= WHAT TO WORK ON =
Print the material line for line, starting with the line containing "arc at (908, 435): dashed -> solid" and going on through the line containing "line at (722, 1419): dashed -> solid".

= DATA IN THIS EXERCISE =

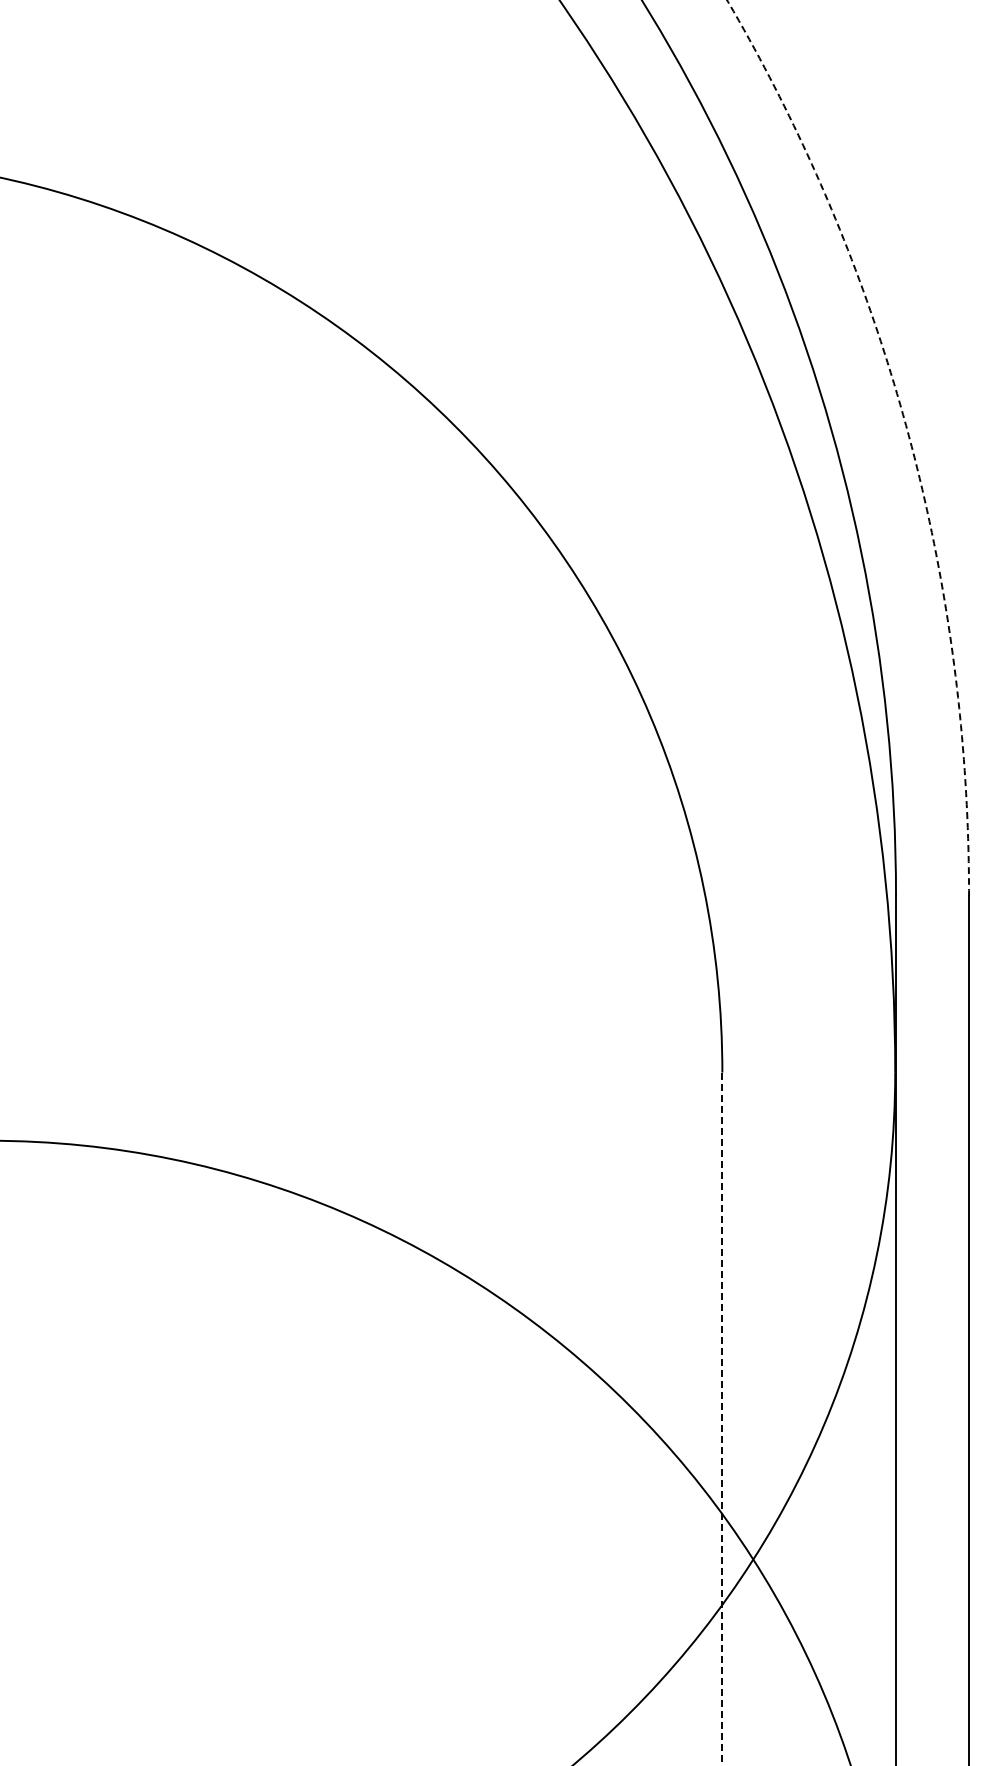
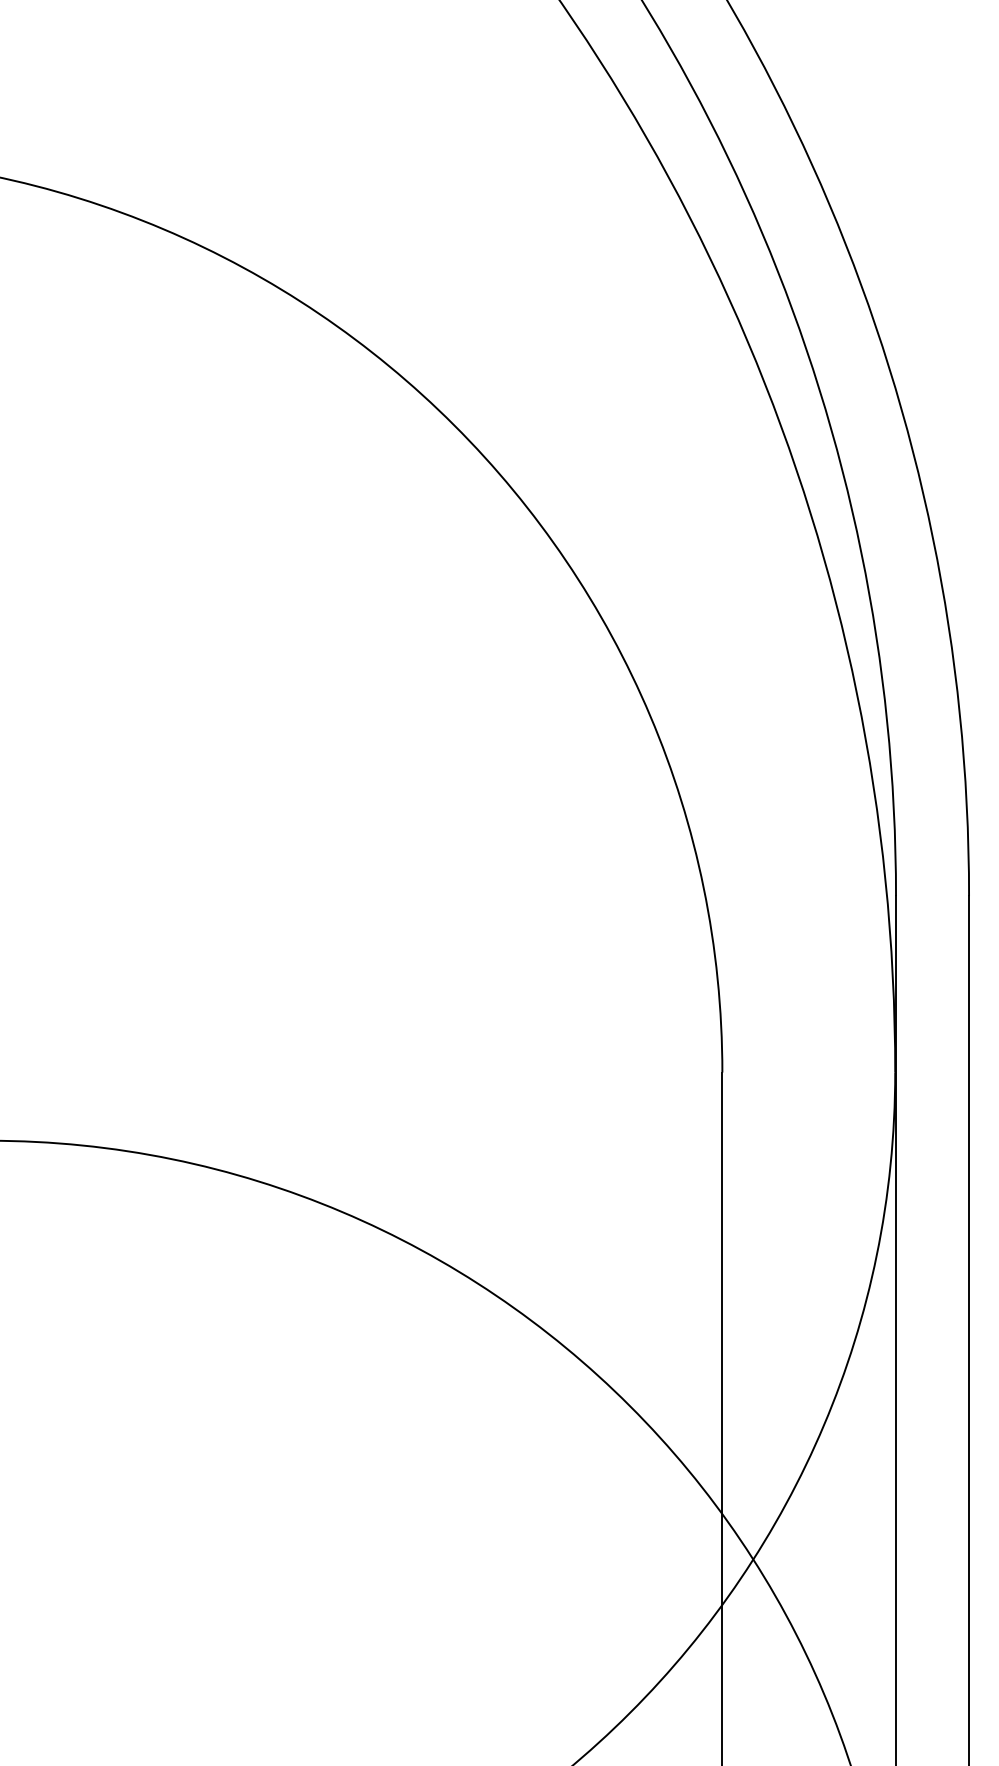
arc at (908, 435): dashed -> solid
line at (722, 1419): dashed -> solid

==

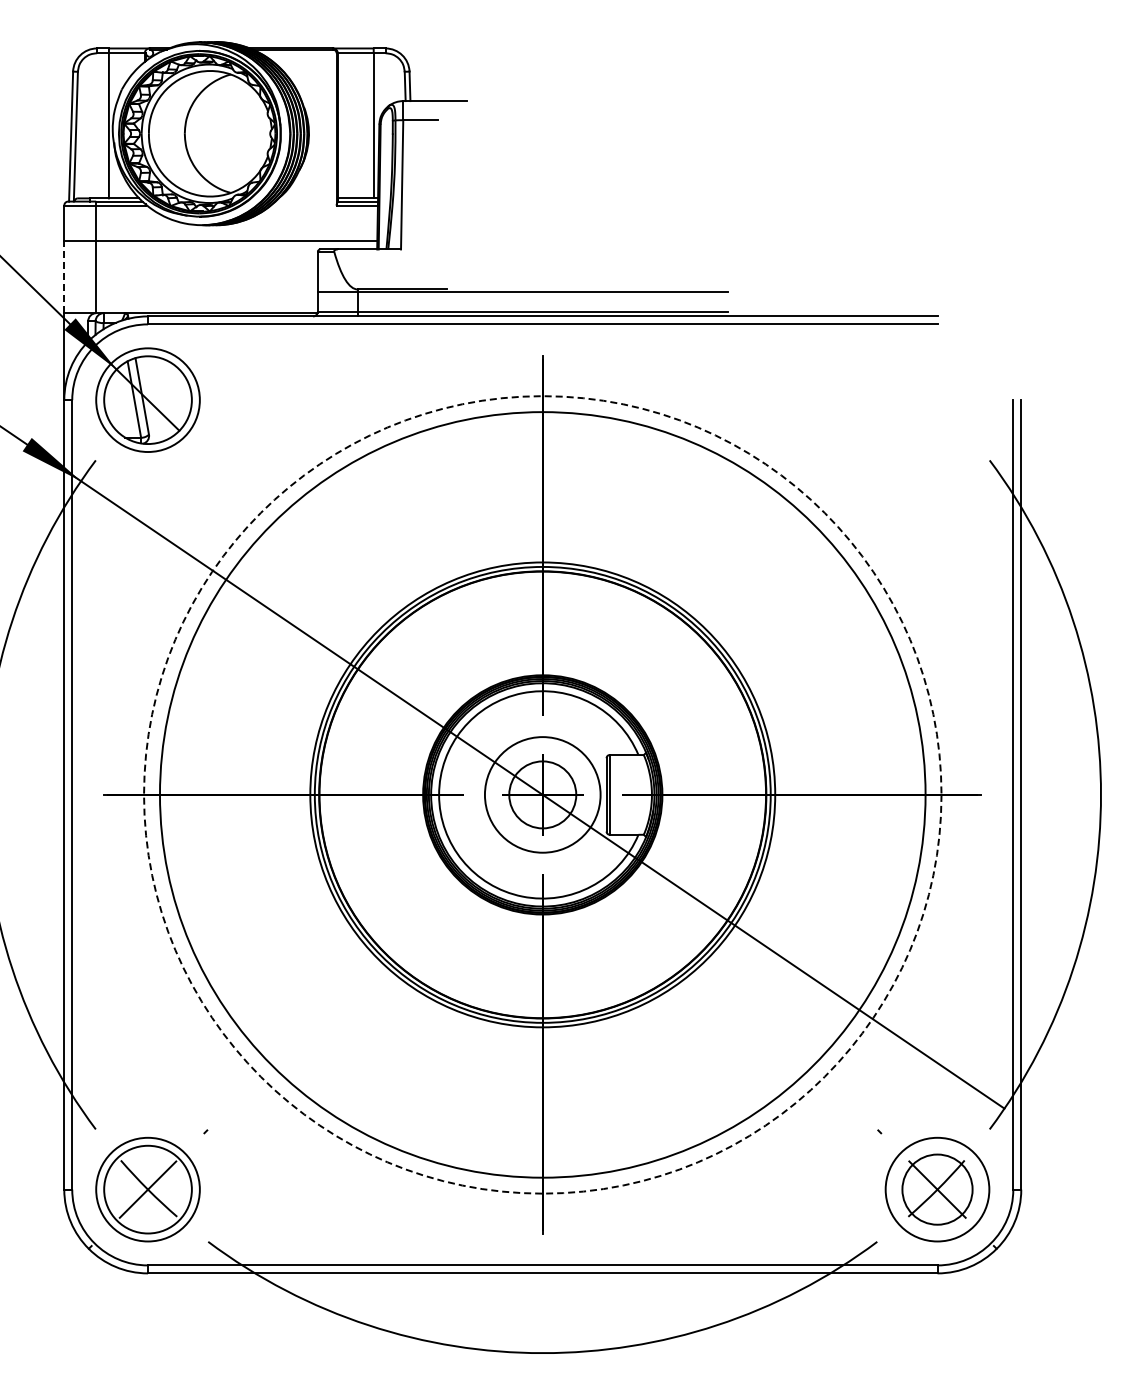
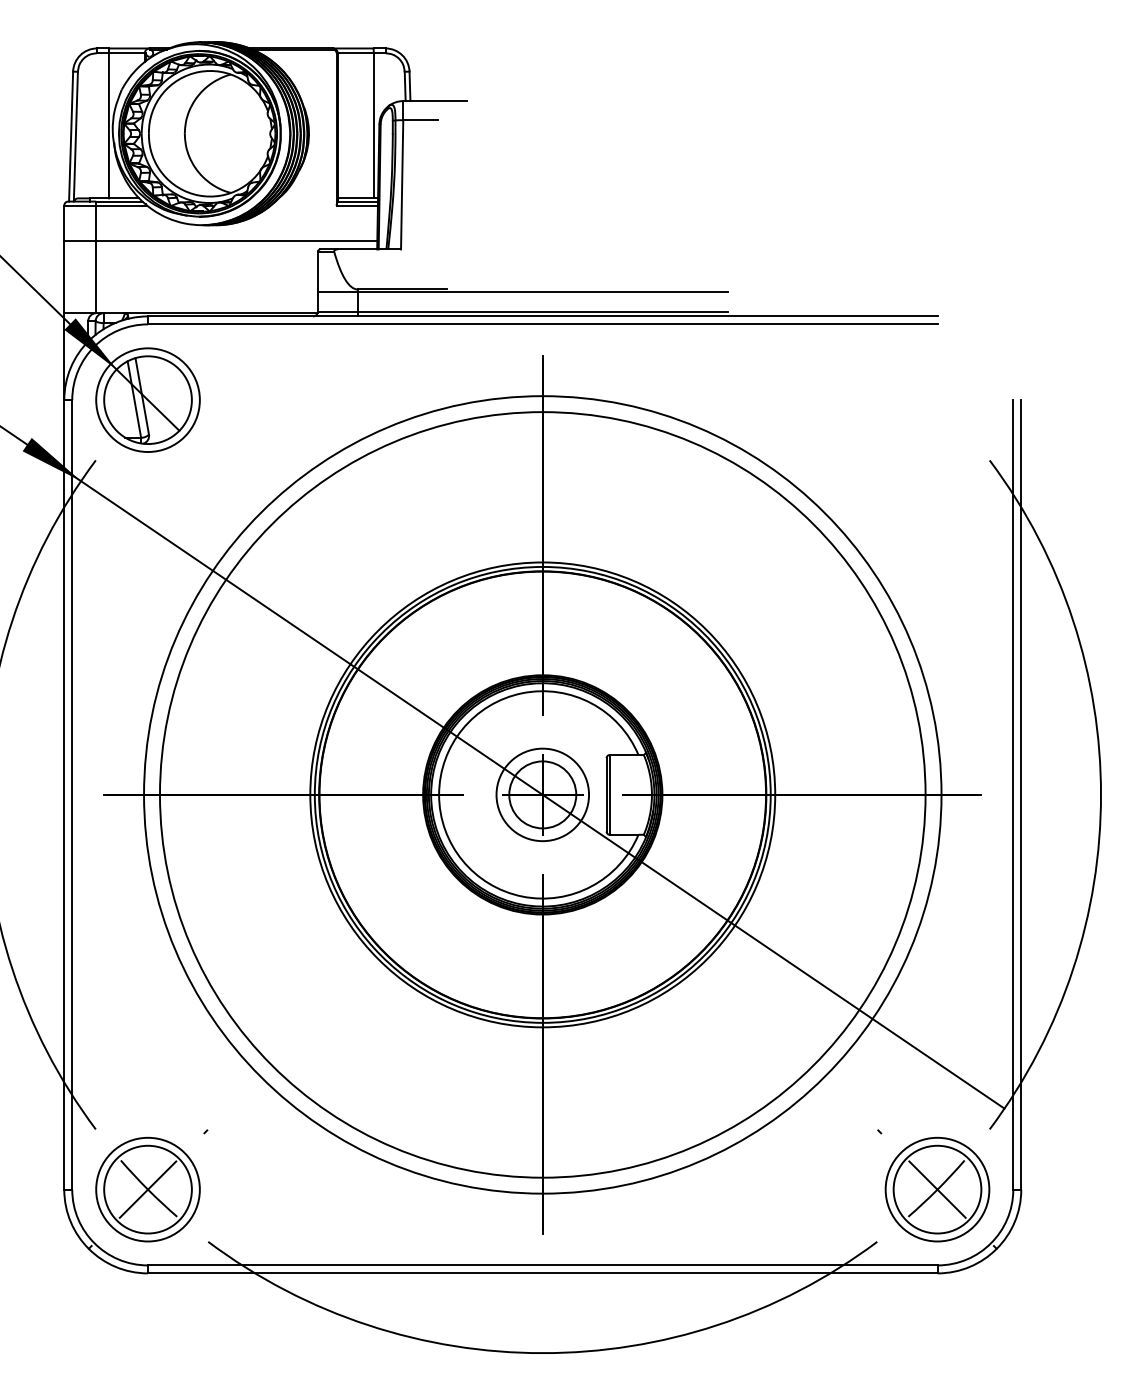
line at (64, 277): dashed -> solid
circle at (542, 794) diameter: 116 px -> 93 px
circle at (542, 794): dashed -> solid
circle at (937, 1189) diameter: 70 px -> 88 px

= RESULT FOR THIS EXERCISE =
arc at (908, 435): dashed -> solid
line at (722, 1419): dashed -> solid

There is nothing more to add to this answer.